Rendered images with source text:
========
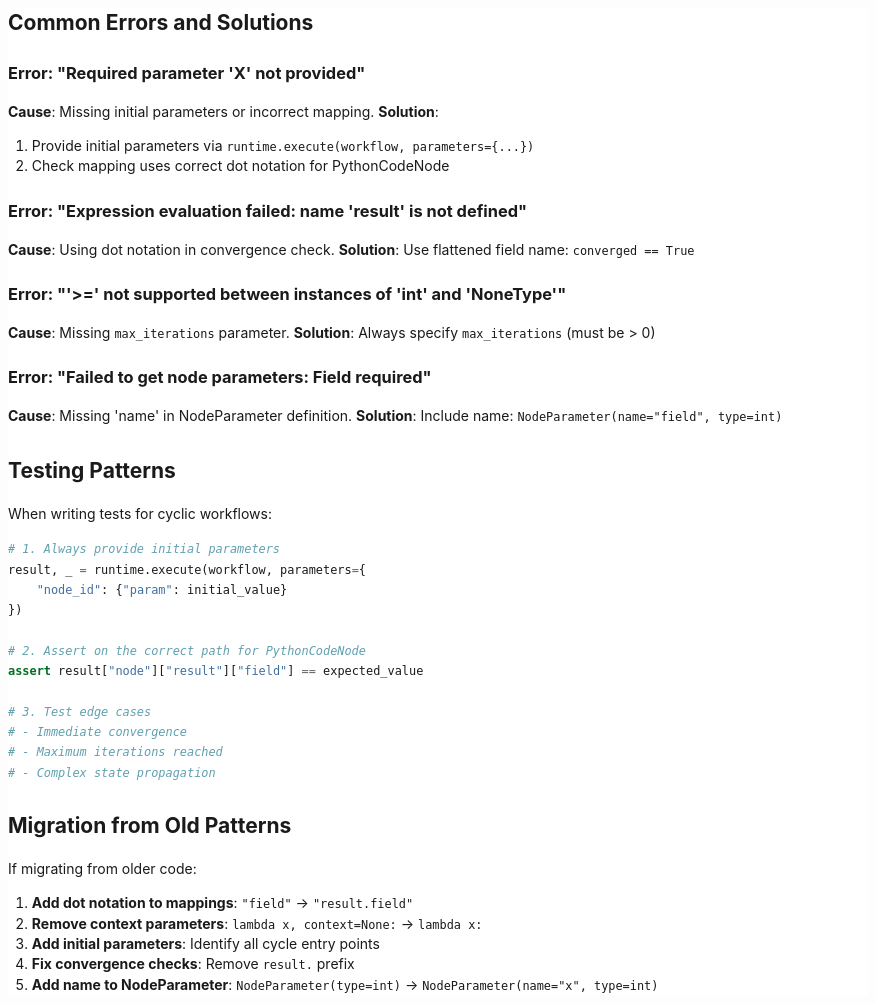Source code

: ## Common Errors and Solutions

### Error: "Required parameter 'X' not provided"
**Cause**: Missing initial parameters or incorrect mapping.
**Solution**:
1. Provide initial parameters via `runtime.execute(workflow, parameters={...})`
2. Check mapping uses correct dot notation for PythonCodeNode

### Error: "Expression evaluation failed: name 'result' is not defined"
**Cause**: Using dot notation in convergence check.
**Solution**: Use flattened field name: `converged == True`

### Error: "'>=' not supported between instances of 'int' and 'NoneType'"
**Cause**: Missing `max_iterations` parameter.
**Solution**: Always specify `max_iterations` (must be > 0)

### Error: "Failed to get node parameters: Field required"
**Cause**: Missing 'name' in NodeParameter definition.
**Solution**: Include name: `NodeParameter(name="field", type=int)`

## Testing Patterns

When writing tests for cyclic workflows:

```python
# 1. Always provide initial parameters
result, _ = runtime.execute(workflow, parameters={
    "node_id": {"param": initial_value}
})

# 2. Assert on the correct path for PythonCodeNode
assert result["node"]["result"]["field"] == expected_value

# 3. Test edge cases
# - Immediate convergence
# - Maximum iterations reached
# - Complex state propagation
```

## Migration from Old Patterns

If migrating from older code:

1. **Add dot notation to mappings**: `"field"` → `"result.field"`
2. **Remove context parameters**: `lambda x, context=None:` → `lambda x:`
3. **Add initial parameters**: Identify all cycle entry points
4. **Fix convergence checks**: Remove `result.` prefix
5. **Add name to NodeParameter**: `NodeParameter(type=int)` → `NodeParameter(name="x", type=int)`

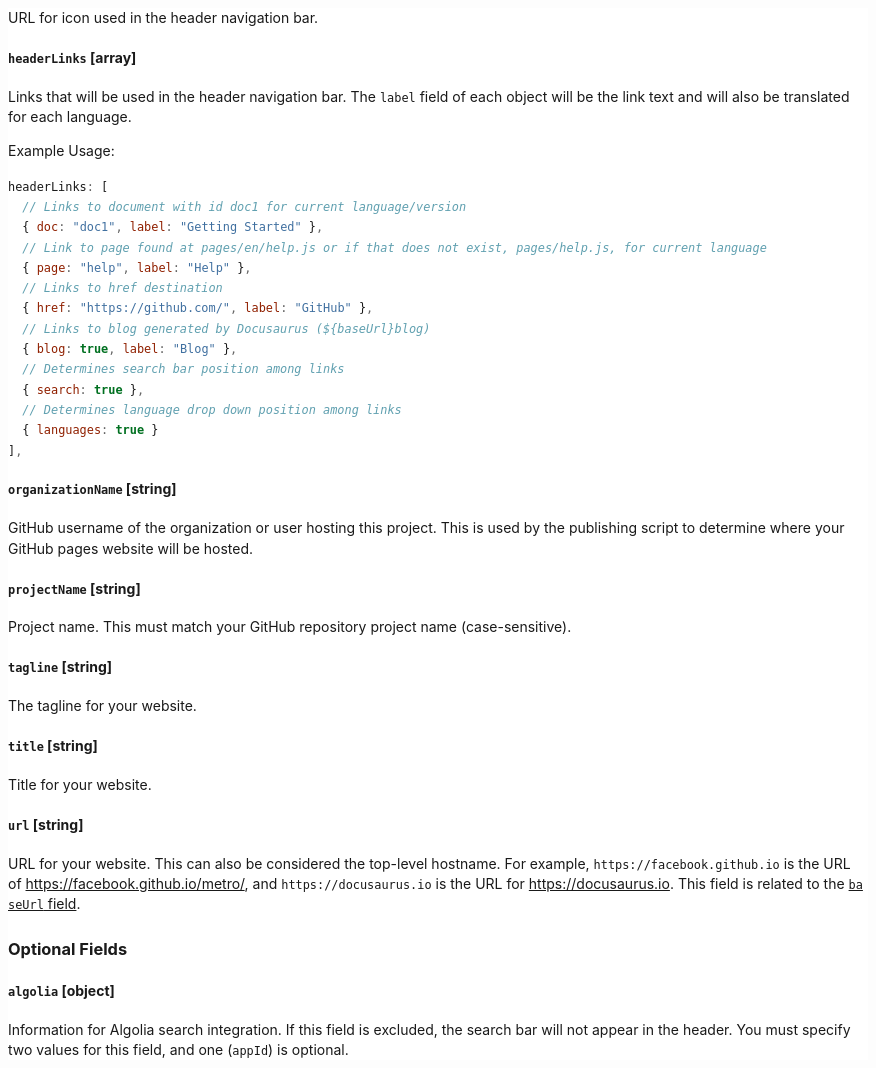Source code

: URL for icon used in the header navigation bar.

#### `headerLinks` [array]

Links that will be used in the header navigation bar. The `label` field of each object will be the link text and will also be translated for each language.

Example Usage:

```js
headerLinks: [
  // Links to document with id doc1 for current language/version
  { doc: "doc1", label: "Getting Started" },
  // Link to page found at pages/en/help.js or if that does not exist, pages/help.js, for current language
  { page: "help", label: "Help" },
  // Links to href destination
  { href: "https://github.com/", label: "GitHub" },
  // Links to blog generated by Docusaurus (${baseUrl}blog)
  { blog: true, label: "Blog" },
  // Determines search bar position among links
  { search: true },
  // Determines language drop down position among links
  { languages: true }
],
```

#### `organizationName` [string]

GitHub username of the organization or user hosting this project. This is used by the publishing script to determine where your GitHub pages website will be hosted.

#### `projectName` [string]

Project name. This must match your GitHub repository project name (case-sensitive).

#### `tagline` [string]

The tagline for your website.

#### `title` [string]

Title for your website.

#### `url` [string]

URL for your website. This can also be considered the top-level hostname. For example, `https://facebook.github.io` is the URL of https://facebook.github.io/metro/, and `https://docusaurus.io` is the URL for https://docusaurus.io. This field is related to the [`baseUrl` field](#baseurl-string).

### Optional Fields

#### `algolia` [object]

Information for Algolia search integration. If this field is excluded, the search bar will not appear in the header. You must specify two values for this field, and one (`appId`) is optional.
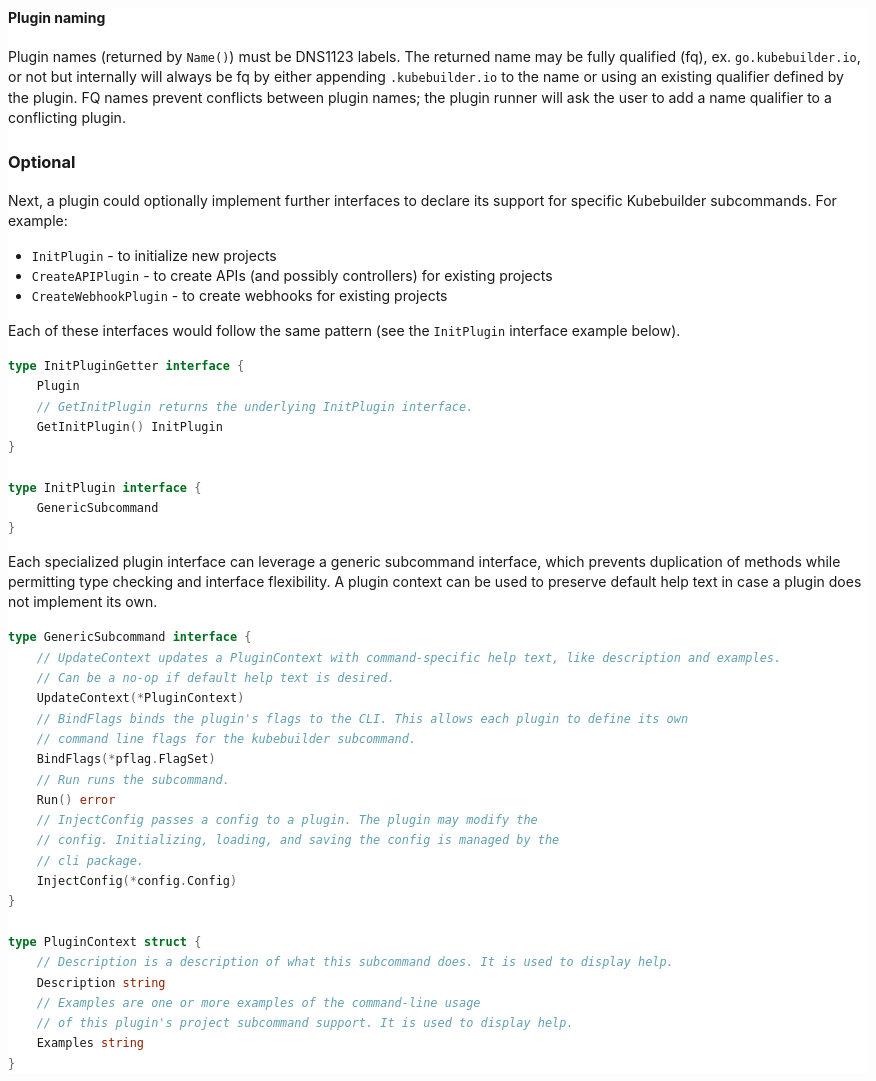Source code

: #### Plugin naming

Plugin names (returned by `Name()`) must be DNS1123 labels. The returned name
may be fully qualified (fq), ex. `go.kubebuilder.io`, or not but internally will
always be fq by either appending `.kubebuilder.io` to the name or using an
existing qualifier defined by the plugin. FQ names prevent conflicts between
plugin names; the plugin runner will ask the user to add a name qualifier to
a conflicting plugin.

### Optional

Next, a plugin could optionally implement further interfaces to declare its support for specific Kubebuilder subcommands. For example:
* `InitPlugin` - to initialize new projects
* `CreateAPIPlugin` - to create APIs (and possibly controllers) for existing projects
* `CreateWebhookPlugin` - to create webhooks for existing projects

Each of these interfaces would follow the same pattern (see the `InitPlugin` interface example below).

```go
type InitPluginGetter interface {
    Plugin
    // GetInitPlugin returns the underlying InitPlugin interface.
    GetInitPlugin() InitPlugin
}

type InitPlugin interface {
    GenericSubcommand
}
```

Each specialized plugin interface can leverage a generic subcommand interface, which prevents duplication of methods while permitting type checking and interface flexibility. A plugin context can be used to preserve default help text in case a plugin does not implement its own.

```go
type GenericSubcommand interface {
    // UpdateContext updates a PluginContext with command-specific help text, like description and examples.
    // Can be a no-op if default help text is desired.
    UpdateContext(*PluginContext)
    // BindFlags binds the plugin's flags to the CLI. This allows each plugin to define its own
    // command line flags for the kubebuilder subcommand.
    BindFlags(*pflag.FlagSet)
    // Run runs the subcommand.
    Run() error
    // InjectConfig passes a config to a plugin. The plugin may modify the
    // config. Initializing, loading, and saving the config is managed by the
    // cli package.
    InjectConfig(*config.Config)
}

type PluginContext struct {
    // Description is a description of what this subcommand does. It is used to display help.
    Description string
    // Examples are one or more examples of the command-line usage
    // of this plugin's project subcommand support. It is used to display help.
    Examples string
}
```
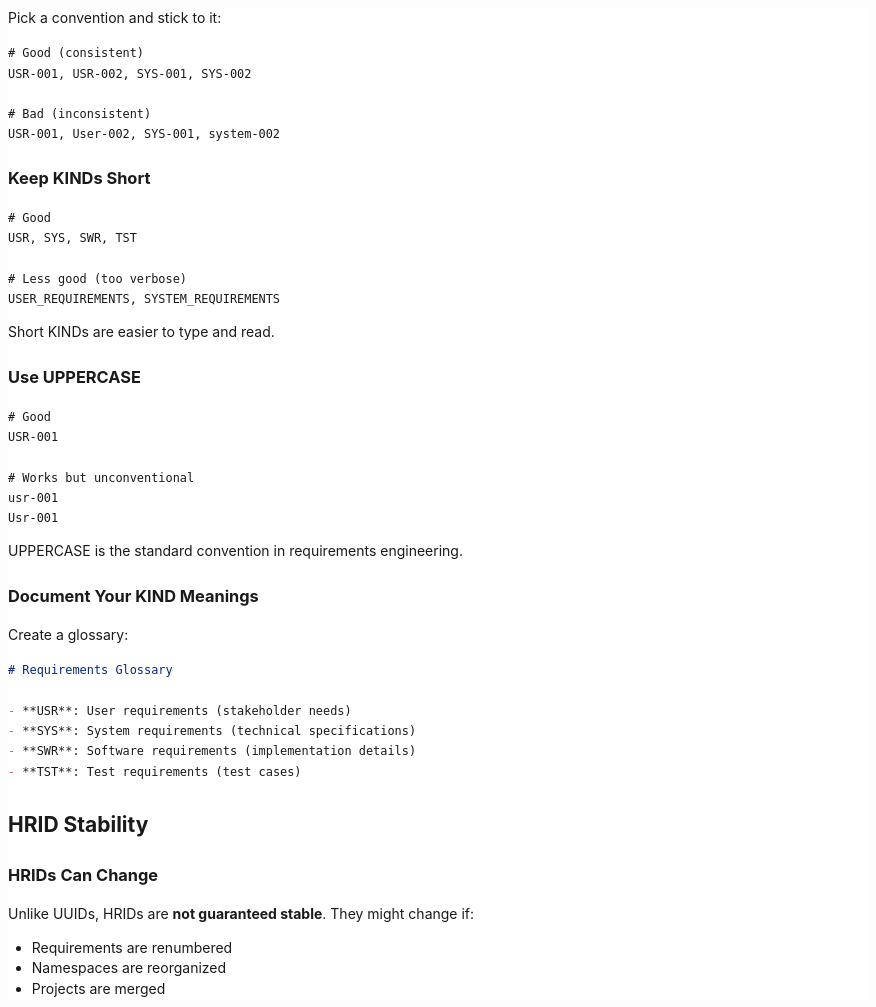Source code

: Pick a convention and stick to it:

```
# Good (consistent)
USR-001, USR-002, SYS-001, SYS-002

# Bad (inconsistent)
USR-001, User-002, SYS-001, system-002
```

### Keep KINDs Short

```
# Good
USR, SYS, SWR, TST

# Less good (too verbose)
USER_REQUIREMENTS, SYSTEM_REQUIREMENTS
```

Short KINDs are easier to type and read.

### Use UPPERCASE

```
# Good
USR-001

# Works but unconventional
usr-001
Usr-001
```

UPPERCASE is the standard convention in requirements engineering.

### Document Your KIND Meanings

Create a glossary:

```markdown
# Requirements Glossary

- **USR**: User requirements (stakeholder needs)
- **SYS**: System requirements (technical specifications)
- **SWR**: Software requirements (implementation details)
- **TST**: Test requirements (test cases)
```

## HRID Stability

### HRIDs Can Change

Unlike UUIDs, HRIDs are **not guaranteed stable**. They might change if:

- Requirements are renumbered
- Namespaces are reorganized
- Projects are merged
========
Restate word for word each line of the data from the one with "UPPERCASE is the" to the last, keeping both ends.

:: Output for this task ::
UPPERCASE is the standard convention in requirements engineering.

### Document Your KIND Meanings

Create a glossary:

```markdown
# Requirements Glossary

- **USR**: User requirements (stakeholder needs)
- **SYS**: System requirements (technical specifications)
- **SWR**: Software requirements (implementation details)
- **TST**: Test requirements (test cases)
```

## HRID Stability

### HRIDs Can Change

Unlike UUIDs, HRIDs are **not guaranteed stable**. They might change if:

- Requirements are renumbered
- Namespaces are reorganized
- Projects are merged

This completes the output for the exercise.